▶ [Tasks to perform]:
• a. In the Georgian banking Q&A, reproduce the text between "National Bank of Georgia (the" and "a banking license?", inclusive.
• b. Which incorporation documents does the Georgian banking Q&A list for submission to the NBG when applying for a banking license?

▶ [Text excerpt]:
# # # # #
This country-specific Q&A provides an overview to banking and finance laws and regulations that may occur in Georgia.
This Q&A is part of the global guide to Banking & Finance. For a full list of jurisdictional Q&As visit http://www.inhouselawyer.co.uk/practice-areas/banking-finance-2nd-edition/
What are the national authorities for banking regulation, supervision and resolution in your jurisdiction?
National Bank of Georgia (the “NBG”) is the national authority for banking regulation, supervision and resolution.
Which type of activities trigger the requirement of a banking license?
According to Article 2.2 of Law of Georgia on the Activities of Commercial Banks, taking deposits and using them for granting credits trigger the requirement for the banking license.
Does your regulatory regime know different licenses for different banking services?
No, under Georgian law, only one type of banking license exists.
Does a banking license automatically permit certain other activities, e.g., broker dealer activities, payment services, issuance of e-money?
Yes, pursuant to Article 20 of Law of Georgia on the Activities of Commercial Banks, the banking license permits:
(a) Selling and purchasing monetary instruments, including cheques, bills of exchange and depositary certificates, securities, debt instruments or interest rates of futures and options, currency and interest rate instruments, debt documents, foreign currency, precious metals, and gems, with its own and customers‘ funds;
(b) performing monetary and non-monetary payment transactions and cash-collection services;
(c) issuing means of payment and organising their circulation (including payment cards, cheques, and bank bills);
(d) providing interest-free banking services;
(e) rendering intermediary services in financial markets;
(f) performing fiduciary (trust) transactions, soliciting and placing funds by order of customers;
(g) storing and registering valuables, including securities;
(h) providing credit reference services;
(i) central depositary activities under the Law of Georgia on Securities Markets;
(j) leasing property; (subject to restrictions under the law)
(k) providing payment services, operating payment system, performing the functions of a paying agent;
(l) providing services related to all of the above activities.
Is there a “sandbox” or “license light” for specific activities?
Are there specific restrictions with respect to the issuance or custody of crypto currencies, such as a regulatory or voluntary moratorium?
What is the general application process for bank licenses and what is the average timing?
A banking license is issued by the National Bank of Georgia on the basis of an application from the relevant legal entity.
The following Information and documents shall be submitted to NBG for acquiring a banking license:
a) Application Form filled out by the applicant;
b) Incorporation Documents:
- Articles of Incorporation (Charter);
- Extract from the corporate registry;
- Minutes of the First Meeting of Shareholders (founders of the Bank);
- Minutes of the First Meeting of Supervisory Board and Board of Directors.
# # # # #
▶ [Entries provided]:
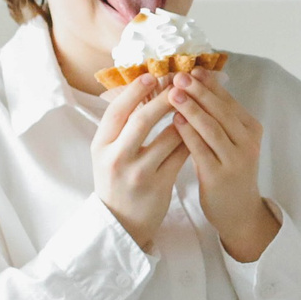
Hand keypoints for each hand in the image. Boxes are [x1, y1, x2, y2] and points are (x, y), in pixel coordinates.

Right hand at [92, 72, 189, 249]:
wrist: (121, 223)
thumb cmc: (116, 181)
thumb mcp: (107, 154)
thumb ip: (119, 127)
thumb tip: (140, 89)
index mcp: (100, 146)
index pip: (116, 111)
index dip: (134, 91)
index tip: (152, 76)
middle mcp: (116, 158)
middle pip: (141, 120)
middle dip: (163, 98)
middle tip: (179, 83)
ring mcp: (138, 173)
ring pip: (167, 136)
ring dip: (183, 116)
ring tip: (194, 101)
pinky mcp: (159, 185)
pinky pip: (181, 155)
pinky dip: (191, 138)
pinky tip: (199, 127)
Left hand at [169, 69, 278, 260]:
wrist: (239, 212)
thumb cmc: (229, 172)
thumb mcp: (231, 142)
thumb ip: (218, 119)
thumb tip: (195, 86)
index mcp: (251, 129)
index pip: (228, 100)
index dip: (209, 83)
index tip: (191, 68)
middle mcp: (247, 142)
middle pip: (221, 110)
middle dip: (199, 90)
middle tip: (178, 75)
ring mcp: (235, 159)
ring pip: (212, 127)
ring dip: (191, 107)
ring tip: (172, 93)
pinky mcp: (220, 176)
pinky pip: (201, 149)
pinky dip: (188, 132)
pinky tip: (174, 120)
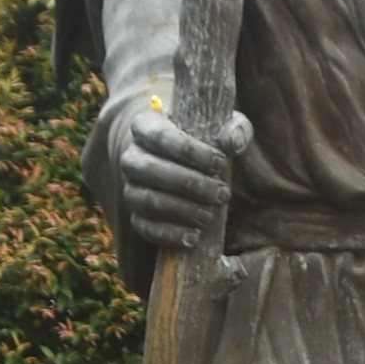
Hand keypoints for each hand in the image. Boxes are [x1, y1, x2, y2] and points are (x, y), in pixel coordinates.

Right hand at [117, 108, 253, 253]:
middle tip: (222, 194)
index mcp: (144, 126)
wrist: (182, 163)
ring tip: (210, 216)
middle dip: (191, 184)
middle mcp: (131, 157)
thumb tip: (233, 141)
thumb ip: (234, 129)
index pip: (160, 137)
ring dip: (182, 210)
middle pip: (152, 169)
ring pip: (148, 200)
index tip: (220, 163)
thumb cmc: (203, 140)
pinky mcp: (135, 214)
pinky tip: (193, 237)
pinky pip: (144, 227)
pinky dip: (169, 234)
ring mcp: (130, 187)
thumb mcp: (220, 127)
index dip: (191, 152)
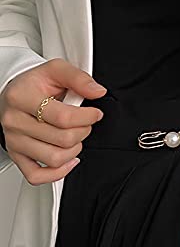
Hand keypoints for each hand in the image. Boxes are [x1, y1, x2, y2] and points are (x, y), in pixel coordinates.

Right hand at [0, 58, 106, 184]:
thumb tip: (97, 91)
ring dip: (74, 149)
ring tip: (74, 137)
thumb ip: (78, 78)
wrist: (16, 94)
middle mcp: (14, 121)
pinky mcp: (17, 156)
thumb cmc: (35, 85)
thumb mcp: (56, 70)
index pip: (64, 117)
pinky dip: (58, 172)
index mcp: (22, 98)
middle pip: (62, 140)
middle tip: (84, 124)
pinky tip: (68, 159)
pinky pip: (37, 176)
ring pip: (54, 159)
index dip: (88, 117)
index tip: (95, 113)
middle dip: (83, 132)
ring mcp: (15, 141)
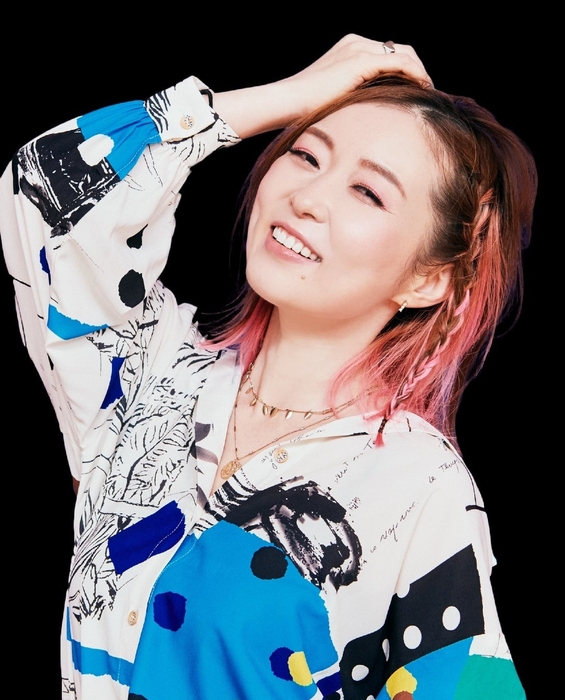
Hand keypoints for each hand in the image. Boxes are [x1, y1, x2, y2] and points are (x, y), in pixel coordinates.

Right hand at [284, 34, 431, 116]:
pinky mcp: (361, 61)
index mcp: (349, 48)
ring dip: (420, 72)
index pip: (386, 54)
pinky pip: (400, 63)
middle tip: (425, 93)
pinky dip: (416, 74)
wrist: (288, 101)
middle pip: (399, 50)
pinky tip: (423, 89)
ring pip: (404, 54)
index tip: (413, 91)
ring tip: (427, 93)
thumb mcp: (334, 98)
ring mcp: (359, 49)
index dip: (405, 71)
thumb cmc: (304, 107)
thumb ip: (352, 97)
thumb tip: (366, 115)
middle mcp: (356, 42)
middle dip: (416, 70)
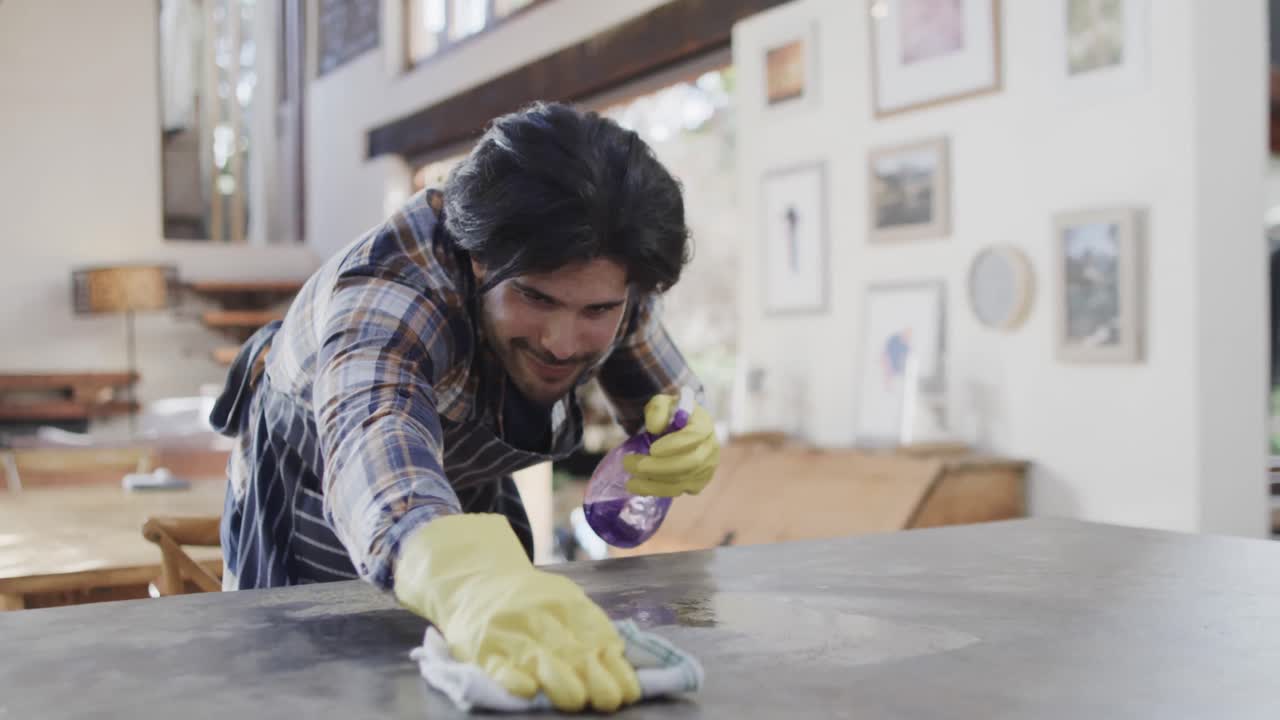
# # # # #
▶ [Answers to the problems]:
• a.
National Bank of Georgia (the “NBG”) is the national authority for banking regulation, supervision and resolution.
Which type of activities trigger the requirement of a banking license?

• b.
- Articles of Incorporation (Charter)
- Extract from the corporate registry
- Minutes of the First Meeting of Shareholders (founders of the Bank)
- Minutes of the First Meeting of Supervisory Board and Board of Directors